Task requirements
Copy the text from every page in the listing below, line for line and unchanged. Leave the pictures out of your answer.
(Records provided)
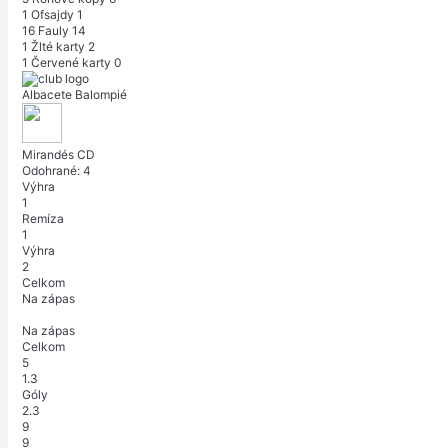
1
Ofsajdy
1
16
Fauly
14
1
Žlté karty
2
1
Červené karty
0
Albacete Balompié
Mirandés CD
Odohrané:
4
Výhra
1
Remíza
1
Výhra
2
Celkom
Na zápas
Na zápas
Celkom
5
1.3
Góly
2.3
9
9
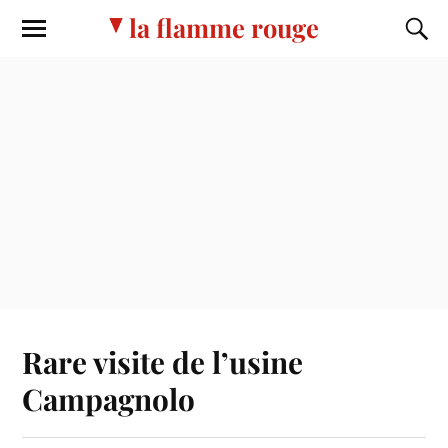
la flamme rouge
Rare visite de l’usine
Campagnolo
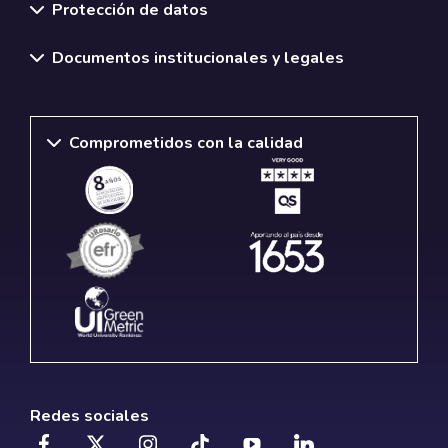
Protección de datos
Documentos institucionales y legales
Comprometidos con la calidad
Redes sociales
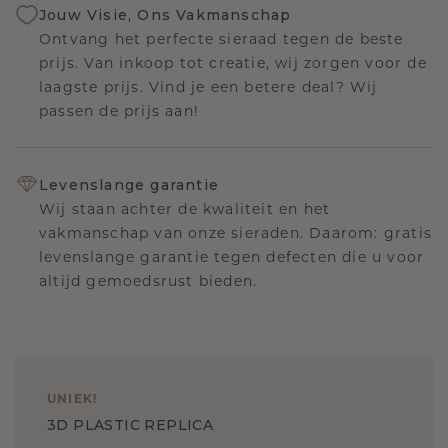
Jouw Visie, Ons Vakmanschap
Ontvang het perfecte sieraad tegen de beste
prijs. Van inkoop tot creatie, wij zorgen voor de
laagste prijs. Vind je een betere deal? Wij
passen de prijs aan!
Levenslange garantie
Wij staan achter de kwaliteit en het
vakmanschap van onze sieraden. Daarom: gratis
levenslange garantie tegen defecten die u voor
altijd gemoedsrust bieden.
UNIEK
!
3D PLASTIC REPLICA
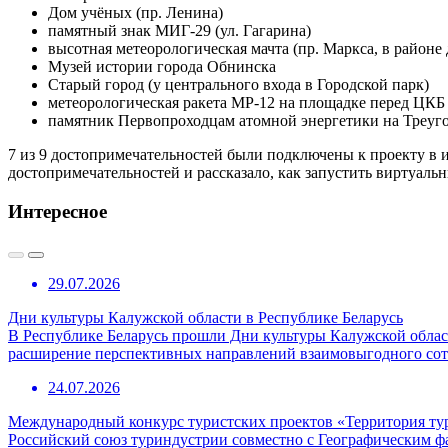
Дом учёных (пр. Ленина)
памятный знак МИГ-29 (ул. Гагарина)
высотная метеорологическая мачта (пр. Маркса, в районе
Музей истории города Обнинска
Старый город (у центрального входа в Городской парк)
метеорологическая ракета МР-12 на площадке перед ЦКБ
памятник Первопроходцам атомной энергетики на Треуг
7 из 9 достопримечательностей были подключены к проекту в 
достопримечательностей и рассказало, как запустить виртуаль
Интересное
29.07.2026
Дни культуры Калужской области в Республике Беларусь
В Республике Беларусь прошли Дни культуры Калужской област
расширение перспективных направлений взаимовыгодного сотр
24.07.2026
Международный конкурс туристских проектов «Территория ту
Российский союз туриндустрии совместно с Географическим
(End Records provided)
Answer for this exercise
1
Ofsajdy
1
16
Fauly
14
1
Žlté karty
2
1
Červené karty
0
Albacete Balompié
Mirandés CD
Odohrané:
4
Výhra
1
Remíza
1
Výhra
2
Celkom
Na zápas
Na zápas
Celkom
5
1.3
Góly
2.3
9
9
la flamme rouge
Rare visite de l’usine
Campagnolo
Protección de datos
Documentos institucionales y legales
Comprometidos con la calidad
Redes sociales
Jouw Visie, Ons Vakmanschap
Ontvang het perfecte sieraad tegen de beste
prijs. Van inkoop tot creatie, wij zorgen voor de
laagste prijs. Vind je een betere deal? Wij
passen de prijs aan!
Levenslange garantie
Wij staan achter de kwaliteit en het
vakmanschap van onze sieraden. Daarom: gratis
levenslange garantie tegen defecten die u voor
altijd gemoedsrust bieden.
UNIEK
!
3D PLASTIC REPLICA
Дом учёных (пр. Ленина)
памятный знак МИГ-29 (ул. Гагарина)
высотная метеорологическая мачта (пр. Маркса, в районе
Музей истории города Обнинска
Старый город (у центрального входа в Городской парк)
метеорологическая ракета МР-12 на площадке перед ЦКБ
памятник Первопроходцам атомной энергетики на Треуг
7 из 9 достопримечательностей были подключены к проекту в 
достопримечательностей и рассказало, как запустить виртуаль
Интересное
29.07.2026
Дни культуры Калужской области в Республике Беларусь
В Республике Беларусь прошли Дни культуры Калужской област
расширение перспективных направлений взаимовыгодного сотр
24.07.2026
Международный конкурс туристских проектов «Территория ту
Российский союз туриндустрии совместно с Географическим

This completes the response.